Theorem (Euler) $:$ For $|x|<1$ we have
$$\prod\limits_{m=1}^{\infty} \frac {1} {1-x^m} = \sum\limits_{n=0}^{\infty} p(n) x^n,$$ where $p(n)$ denotes the number of partitions of $n$ for $n \geq 1$ and $p(0)=1.$
In my book the above identity is proved only for $0 \leq x < 1$ and it was said at the end of the proof that this proof can be extended analytically to the whole unit disk. But how do I do that? Would anybody please help me regarding this?
What I have understood is that if I can show that $\lim\limits_{n \to \infty} \frac {p(n+1)} {p(n)} = 1$ then I am done. But I can't able to find the limit. Any help regarding this will be highly appreciated.
Thank you very much.
As mentioned by Lord Shark the Unknown, it is easy to prove this using the fact that uniformly converging analytic functions converge to analytic functions.

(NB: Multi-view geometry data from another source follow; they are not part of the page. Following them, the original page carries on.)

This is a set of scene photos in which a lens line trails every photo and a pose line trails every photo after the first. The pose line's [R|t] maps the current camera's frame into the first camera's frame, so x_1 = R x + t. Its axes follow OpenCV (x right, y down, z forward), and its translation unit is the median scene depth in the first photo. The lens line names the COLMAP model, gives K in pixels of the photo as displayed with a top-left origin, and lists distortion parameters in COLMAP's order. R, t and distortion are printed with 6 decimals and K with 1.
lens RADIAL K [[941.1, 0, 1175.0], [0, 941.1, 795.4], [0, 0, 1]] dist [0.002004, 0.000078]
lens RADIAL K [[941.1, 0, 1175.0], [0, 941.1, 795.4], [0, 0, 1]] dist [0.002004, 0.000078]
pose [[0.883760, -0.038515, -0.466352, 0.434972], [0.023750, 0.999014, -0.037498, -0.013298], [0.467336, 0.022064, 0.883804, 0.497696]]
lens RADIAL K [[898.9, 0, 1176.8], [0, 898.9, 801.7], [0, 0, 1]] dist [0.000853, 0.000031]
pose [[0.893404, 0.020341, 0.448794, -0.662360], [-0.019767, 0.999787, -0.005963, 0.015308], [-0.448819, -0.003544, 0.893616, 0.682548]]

We have uniform convergence of an infinite product easily here on any disk of radius $r<1$ since
$$\left|\log\left[\frac1{1-z^m}\right]\right|=|\log(1-z^m)|\le|z|^m+\frac{|z|^{2m}}{|1-z^m|^2}\le r^m+\frac{r^{2m}}{1-r^m}$$
which converges by the ratio test for all $r\in[0,1)$.
Thus, the LHS is analytic on $|z|<1$.
Similarly for the RHS, we have the simple bound:
$$\left|\sum_{n=0}^\infty P(n)z^n\right|\le\sum_{n=0}^\infty P(n)|z|^n\le\sum_{n=0}^\infty P(n)r^n$$
The convergence of the last sum is also very likely proven in your book for $r\in[0,1)$.
Thus, the RHS is analytic on $|z|<1$.
Thus it follows from a simple analytic continuation argument that this holds for all $|z|<1$.